* [TASK PROMPT] Where a line holds the word "Anúncios", copy that line from the data below.

******

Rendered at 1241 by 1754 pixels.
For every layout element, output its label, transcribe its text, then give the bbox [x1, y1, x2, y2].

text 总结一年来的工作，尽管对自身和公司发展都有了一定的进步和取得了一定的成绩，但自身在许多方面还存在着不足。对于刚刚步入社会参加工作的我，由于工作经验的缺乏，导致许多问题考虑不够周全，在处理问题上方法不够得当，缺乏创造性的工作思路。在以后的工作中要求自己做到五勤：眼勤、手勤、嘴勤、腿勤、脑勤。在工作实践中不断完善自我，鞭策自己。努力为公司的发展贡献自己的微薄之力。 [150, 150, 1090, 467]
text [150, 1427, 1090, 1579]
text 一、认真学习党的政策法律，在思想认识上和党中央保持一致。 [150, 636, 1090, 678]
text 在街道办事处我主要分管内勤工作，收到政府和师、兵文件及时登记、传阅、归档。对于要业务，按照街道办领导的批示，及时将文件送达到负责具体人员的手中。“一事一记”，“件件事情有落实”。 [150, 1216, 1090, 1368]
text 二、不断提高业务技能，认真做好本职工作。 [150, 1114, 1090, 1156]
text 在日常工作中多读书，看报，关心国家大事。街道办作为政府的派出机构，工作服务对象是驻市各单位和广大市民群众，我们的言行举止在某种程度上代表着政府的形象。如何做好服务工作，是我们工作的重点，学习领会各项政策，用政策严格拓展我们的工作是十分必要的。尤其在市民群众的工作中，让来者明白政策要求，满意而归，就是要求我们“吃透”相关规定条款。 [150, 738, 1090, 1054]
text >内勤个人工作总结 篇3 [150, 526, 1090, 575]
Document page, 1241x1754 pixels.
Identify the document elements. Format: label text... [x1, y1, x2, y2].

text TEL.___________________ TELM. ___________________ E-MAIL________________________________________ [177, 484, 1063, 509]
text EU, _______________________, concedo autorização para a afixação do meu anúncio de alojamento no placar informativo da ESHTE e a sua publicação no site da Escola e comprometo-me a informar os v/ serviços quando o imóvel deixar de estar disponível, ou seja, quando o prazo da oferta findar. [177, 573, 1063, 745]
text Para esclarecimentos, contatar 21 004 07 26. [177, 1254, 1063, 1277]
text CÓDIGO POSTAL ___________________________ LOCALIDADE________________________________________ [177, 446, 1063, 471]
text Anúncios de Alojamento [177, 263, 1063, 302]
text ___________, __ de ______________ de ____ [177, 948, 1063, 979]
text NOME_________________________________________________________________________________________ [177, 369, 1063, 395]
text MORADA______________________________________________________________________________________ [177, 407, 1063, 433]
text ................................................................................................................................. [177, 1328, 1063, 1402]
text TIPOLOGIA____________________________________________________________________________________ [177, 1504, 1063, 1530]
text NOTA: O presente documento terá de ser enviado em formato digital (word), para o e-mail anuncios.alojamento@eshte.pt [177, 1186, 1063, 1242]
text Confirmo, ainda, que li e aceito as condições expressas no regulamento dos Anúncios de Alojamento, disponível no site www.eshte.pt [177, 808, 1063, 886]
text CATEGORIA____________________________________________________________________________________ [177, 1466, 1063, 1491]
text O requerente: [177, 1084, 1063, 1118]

******

* [RESULT FOR THIS TASK]
text Anúncios de Alojamento [177, 263, 1063, 302]
text Confirmo, ainda, que li e aceito as condições expressas no regulamento dos Anúncios de Alojamento, disponível no site www.eshte.pt [177, 808, 1063, 886]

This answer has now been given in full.